Capitava che a pranzo mangiassi il brodo dalla zia Bià (e Achille mi aveva insegnato a berlo dal piatto per l’orrore della mia mamma…), oppure i fantastici cazalà della nonna Minè, un pezzetto di ciccia dalla Elsa e un cuciar d’ cafè dalla nonna Lina. Così arrivavo a casa bella che pasciuta. Mia madre assolutamente aveva voluto che dicessi “papà” invece che babbo perché faceva più fino, ma mio padre, terribile, mi aveva insegnato, al segnale del suo fischio in fondo al vicolo, a salire su un panchettino, affacciarmi e dire a mia madre: “O mà but zù la minè che al ven‘l bà!”. Avrò avuto poco più di due anni.

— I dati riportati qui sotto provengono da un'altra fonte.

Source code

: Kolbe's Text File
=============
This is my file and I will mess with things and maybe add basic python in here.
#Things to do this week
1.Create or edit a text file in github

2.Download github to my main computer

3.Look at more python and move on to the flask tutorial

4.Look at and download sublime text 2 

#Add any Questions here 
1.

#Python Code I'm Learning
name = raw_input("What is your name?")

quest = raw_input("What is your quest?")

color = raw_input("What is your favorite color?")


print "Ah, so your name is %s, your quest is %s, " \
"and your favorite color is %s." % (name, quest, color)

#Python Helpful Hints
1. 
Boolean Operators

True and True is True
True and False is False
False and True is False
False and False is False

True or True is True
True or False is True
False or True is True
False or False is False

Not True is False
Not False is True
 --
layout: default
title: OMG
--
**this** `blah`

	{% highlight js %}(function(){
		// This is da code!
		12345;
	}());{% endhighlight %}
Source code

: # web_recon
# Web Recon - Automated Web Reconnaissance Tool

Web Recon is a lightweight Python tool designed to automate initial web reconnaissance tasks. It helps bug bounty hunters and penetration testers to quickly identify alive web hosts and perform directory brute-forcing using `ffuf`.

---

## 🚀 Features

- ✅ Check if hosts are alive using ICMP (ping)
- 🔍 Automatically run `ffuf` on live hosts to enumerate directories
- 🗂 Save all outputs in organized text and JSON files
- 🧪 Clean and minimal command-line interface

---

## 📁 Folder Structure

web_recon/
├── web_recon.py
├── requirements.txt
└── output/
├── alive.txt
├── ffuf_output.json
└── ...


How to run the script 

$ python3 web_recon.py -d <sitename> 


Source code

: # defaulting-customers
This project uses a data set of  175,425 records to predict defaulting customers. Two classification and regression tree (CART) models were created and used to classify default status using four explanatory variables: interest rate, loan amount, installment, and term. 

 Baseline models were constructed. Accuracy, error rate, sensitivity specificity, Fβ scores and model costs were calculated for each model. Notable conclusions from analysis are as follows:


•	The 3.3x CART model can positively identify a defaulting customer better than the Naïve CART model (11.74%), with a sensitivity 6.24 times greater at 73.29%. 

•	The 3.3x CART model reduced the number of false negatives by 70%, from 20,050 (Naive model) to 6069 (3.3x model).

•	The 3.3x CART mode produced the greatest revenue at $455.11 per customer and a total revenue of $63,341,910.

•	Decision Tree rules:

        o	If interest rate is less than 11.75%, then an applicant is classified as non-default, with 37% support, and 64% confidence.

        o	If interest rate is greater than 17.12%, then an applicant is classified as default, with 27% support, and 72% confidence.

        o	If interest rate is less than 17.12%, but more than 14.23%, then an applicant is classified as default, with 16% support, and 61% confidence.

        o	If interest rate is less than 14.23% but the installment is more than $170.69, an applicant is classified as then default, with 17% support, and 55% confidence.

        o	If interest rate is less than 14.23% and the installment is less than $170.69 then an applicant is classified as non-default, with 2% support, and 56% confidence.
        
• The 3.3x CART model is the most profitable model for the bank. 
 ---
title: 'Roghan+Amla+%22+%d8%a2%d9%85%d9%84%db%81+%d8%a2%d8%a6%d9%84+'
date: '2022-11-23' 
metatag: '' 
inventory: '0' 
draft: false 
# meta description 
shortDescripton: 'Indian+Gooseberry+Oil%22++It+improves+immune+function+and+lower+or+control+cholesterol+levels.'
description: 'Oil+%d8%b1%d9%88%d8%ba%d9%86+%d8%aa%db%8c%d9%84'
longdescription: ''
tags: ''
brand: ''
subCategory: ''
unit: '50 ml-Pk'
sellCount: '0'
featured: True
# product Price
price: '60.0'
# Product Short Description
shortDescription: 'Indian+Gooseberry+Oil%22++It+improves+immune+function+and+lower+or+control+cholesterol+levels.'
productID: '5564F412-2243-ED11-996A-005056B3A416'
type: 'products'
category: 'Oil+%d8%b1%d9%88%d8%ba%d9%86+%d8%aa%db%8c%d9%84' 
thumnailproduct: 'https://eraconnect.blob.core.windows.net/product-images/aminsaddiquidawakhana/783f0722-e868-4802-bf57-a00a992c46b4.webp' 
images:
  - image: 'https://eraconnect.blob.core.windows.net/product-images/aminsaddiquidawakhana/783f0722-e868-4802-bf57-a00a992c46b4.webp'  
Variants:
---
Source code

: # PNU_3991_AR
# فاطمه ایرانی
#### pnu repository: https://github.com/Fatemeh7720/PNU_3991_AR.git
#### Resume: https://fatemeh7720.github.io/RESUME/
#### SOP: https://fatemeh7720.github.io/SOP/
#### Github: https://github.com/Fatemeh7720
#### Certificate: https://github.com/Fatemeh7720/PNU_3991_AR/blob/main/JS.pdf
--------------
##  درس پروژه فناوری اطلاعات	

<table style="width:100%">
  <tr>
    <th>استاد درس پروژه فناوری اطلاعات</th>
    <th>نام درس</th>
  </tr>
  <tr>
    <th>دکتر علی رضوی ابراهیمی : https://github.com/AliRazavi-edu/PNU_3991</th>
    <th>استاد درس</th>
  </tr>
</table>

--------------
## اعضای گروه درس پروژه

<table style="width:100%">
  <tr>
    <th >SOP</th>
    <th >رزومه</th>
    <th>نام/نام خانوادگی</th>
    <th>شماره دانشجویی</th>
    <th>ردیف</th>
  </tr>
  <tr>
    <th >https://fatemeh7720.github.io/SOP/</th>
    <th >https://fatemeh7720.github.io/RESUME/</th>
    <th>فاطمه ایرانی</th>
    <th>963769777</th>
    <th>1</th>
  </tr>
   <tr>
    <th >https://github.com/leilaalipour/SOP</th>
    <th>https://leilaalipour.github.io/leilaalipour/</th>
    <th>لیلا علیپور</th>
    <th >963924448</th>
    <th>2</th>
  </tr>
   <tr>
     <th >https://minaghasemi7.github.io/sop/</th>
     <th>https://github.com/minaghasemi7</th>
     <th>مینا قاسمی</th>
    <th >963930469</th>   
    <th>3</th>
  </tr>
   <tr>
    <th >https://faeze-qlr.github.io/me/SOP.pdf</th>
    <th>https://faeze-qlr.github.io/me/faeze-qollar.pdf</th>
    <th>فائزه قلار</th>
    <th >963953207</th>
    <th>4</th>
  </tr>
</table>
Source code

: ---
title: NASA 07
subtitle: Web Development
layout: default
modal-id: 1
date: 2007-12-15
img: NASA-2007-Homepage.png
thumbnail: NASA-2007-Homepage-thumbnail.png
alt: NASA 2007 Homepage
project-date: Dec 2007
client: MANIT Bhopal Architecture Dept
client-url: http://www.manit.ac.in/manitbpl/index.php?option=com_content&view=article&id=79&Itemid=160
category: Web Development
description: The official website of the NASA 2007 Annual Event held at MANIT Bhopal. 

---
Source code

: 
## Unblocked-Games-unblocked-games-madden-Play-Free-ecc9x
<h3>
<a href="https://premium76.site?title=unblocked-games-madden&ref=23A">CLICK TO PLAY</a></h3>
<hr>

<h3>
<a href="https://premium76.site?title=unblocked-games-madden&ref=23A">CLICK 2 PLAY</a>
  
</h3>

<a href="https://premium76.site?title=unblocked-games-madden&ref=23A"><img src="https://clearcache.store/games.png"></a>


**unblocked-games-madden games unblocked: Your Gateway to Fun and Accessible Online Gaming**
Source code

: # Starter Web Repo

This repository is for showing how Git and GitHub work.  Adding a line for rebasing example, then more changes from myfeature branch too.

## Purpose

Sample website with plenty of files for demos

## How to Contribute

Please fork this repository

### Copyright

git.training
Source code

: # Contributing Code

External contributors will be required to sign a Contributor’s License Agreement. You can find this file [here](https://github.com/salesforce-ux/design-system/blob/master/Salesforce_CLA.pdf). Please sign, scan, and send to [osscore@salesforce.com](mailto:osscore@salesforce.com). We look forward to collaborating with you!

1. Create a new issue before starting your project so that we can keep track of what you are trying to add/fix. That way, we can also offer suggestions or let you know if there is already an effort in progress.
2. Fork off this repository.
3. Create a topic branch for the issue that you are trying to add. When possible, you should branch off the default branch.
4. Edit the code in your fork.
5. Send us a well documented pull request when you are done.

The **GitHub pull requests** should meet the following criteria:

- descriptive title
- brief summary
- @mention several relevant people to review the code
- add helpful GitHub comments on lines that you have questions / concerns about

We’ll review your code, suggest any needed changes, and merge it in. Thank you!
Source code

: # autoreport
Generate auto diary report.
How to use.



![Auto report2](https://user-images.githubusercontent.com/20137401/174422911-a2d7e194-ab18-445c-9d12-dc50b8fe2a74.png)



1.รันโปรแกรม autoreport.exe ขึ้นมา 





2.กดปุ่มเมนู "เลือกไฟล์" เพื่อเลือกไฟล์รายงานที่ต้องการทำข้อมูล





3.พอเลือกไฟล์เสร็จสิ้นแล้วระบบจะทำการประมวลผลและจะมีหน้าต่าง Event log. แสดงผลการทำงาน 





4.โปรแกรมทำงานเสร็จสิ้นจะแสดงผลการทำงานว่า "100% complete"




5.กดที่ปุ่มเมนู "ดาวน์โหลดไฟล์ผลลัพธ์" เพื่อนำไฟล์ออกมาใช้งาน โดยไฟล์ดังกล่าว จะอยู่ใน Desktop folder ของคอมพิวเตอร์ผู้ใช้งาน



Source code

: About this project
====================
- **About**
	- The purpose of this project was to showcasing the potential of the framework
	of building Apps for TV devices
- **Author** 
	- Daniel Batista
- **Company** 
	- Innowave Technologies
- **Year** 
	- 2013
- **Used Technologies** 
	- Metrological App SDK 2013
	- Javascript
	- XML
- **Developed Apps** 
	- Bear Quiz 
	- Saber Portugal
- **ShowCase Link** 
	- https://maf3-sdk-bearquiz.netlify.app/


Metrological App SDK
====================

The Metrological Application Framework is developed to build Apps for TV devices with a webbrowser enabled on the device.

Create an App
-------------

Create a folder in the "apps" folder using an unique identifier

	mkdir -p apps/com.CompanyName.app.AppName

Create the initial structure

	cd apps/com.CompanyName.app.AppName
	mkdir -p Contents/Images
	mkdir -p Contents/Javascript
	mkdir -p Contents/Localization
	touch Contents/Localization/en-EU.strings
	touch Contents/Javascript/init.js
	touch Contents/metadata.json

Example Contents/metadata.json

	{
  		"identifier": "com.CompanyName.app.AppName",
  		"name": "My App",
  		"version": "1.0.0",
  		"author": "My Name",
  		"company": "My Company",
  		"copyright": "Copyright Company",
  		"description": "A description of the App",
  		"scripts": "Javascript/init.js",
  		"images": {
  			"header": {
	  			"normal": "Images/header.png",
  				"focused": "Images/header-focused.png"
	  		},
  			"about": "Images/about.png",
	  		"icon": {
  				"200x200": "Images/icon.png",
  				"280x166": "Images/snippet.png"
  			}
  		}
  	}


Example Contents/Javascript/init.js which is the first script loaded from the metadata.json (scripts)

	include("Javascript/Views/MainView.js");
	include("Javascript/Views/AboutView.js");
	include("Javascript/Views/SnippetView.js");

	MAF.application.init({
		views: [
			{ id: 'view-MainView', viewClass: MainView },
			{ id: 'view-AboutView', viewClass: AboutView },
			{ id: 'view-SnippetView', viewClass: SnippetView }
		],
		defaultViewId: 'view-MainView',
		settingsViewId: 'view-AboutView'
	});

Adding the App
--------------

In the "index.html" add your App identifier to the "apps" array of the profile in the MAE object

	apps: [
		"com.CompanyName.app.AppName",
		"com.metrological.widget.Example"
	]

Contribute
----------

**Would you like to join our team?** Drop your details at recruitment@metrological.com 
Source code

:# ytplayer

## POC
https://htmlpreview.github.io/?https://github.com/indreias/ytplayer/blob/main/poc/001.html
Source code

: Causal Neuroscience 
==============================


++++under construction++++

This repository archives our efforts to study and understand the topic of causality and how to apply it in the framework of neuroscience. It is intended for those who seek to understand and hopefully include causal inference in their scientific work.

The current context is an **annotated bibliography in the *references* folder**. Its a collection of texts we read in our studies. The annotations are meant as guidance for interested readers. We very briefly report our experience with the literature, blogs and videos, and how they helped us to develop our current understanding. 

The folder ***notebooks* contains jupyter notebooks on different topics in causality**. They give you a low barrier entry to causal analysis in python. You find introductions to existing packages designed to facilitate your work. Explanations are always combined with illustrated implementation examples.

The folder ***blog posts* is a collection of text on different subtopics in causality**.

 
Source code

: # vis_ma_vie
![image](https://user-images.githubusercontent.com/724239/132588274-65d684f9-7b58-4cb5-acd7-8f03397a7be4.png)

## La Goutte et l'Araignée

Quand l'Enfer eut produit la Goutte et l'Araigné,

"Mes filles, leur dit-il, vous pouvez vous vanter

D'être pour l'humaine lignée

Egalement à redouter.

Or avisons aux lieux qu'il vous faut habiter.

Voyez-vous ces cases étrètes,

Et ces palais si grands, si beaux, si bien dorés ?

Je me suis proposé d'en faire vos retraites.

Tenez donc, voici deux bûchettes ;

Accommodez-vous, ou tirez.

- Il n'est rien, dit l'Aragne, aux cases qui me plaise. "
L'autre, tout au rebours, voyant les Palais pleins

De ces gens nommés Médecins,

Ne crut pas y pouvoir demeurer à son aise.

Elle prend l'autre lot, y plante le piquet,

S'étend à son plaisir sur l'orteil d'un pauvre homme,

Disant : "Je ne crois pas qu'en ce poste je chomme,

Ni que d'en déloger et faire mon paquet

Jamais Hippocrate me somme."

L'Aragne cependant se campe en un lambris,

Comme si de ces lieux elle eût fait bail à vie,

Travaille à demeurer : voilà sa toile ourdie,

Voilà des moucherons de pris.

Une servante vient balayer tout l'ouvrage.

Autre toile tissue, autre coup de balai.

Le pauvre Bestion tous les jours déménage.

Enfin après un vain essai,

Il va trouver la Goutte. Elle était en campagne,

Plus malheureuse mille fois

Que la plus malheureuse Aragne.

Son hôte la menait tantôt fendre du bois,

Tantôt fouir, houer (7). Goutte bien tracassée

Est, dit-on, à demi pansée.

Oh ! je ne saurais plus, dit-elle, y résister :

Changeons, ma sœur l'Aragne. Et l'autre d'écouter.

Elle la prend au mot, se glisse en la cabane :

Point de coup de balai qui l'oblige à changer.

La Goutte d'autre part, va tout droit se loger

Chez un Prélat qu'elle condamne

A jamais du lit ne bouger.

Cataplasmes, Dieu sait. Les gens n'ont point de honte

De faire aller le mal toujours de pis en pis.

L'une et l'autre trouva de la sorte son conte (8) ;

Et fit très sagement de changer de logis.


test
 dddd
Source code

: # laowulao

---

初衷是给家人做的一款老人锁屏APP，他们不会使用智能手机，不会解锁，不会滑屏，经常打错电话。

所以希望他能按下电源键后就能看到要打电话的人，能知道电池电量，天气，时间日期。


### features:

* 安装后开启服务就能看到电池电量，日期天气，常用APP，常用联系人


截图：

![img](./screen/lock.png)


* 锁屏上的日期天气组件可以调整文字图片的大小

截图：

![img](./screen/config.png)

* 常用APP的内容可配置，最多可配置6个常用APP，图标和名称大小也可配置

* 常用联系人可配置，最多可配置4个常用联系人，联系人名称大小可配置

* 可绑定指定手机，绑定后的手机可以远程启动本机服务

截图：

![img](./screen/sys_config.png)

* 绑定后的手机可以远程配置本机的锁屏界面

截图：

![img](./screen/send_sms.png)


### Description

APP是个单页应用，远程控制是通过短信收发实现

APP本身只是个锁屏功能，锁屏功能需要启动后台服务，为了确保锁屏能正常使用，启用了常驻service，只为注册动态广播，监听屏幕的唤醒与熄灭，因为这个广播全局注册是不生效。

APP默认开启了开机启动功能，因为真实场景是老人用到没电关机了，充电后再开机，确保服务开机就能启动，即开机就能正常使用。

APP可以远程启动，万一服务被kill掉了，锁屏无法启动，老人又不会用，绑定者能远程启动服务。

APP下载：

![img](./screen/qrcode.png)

Camminato tardi, ma parlato presto, secondo la leggenda prima di un anno, in ospedale a Viareggio per una visita.
Avevamo molto poco, neanche l’acqua corrente in casa all’inizio, ma stavamo bene, ci volevamo bene. Avevo un’amica del cuore (non dico il nome perché è molto conosciuta nella city) con cui mi “pistavo” ogni tre per due.
Andavamo a benedire le palme che erano enormi, più grandi di noi e piene di roba, tutte belle precise, eleganti, con fiocchi tra i capelli, lei mora e io rossa… deliziose a vederci. Al ritorno dalla chiesa di San Francesco avevamo i fiocchi sbilenchi e le palme distrutte perché ce le davamo in testa.
Il figlio della nonna Minè era emigrato in Inghilterra e là si era sposato ed aveva avuto un figlio, Paolo, che, in estate, veniva a trovare la sua nonna. Era carino da morire e noi due ci eravamo “innamorate” di lui. Un pomeriggio, proprio prima di partire Paolo, mentre stavamo giocando, disse che aveva una cosa da dare ad una di noi… suspance… in quel mentre mia mamma arrivava con tre belle fette di pane e marmellata per la nostra merenda. Paolo tirò fuori un anellino comperato al mercato a (forse) 5 lire e lo diede a me. Immediata la fetta di pane e marmellata lanciatami sul muso dalla mia amichetta mora… Mai più visto Paolo. Peccato avrei potuto andare in Inghilterra coi Beatles, Rolling Stones e Mary Quant. E, ‘nveza a son ‘n Marina.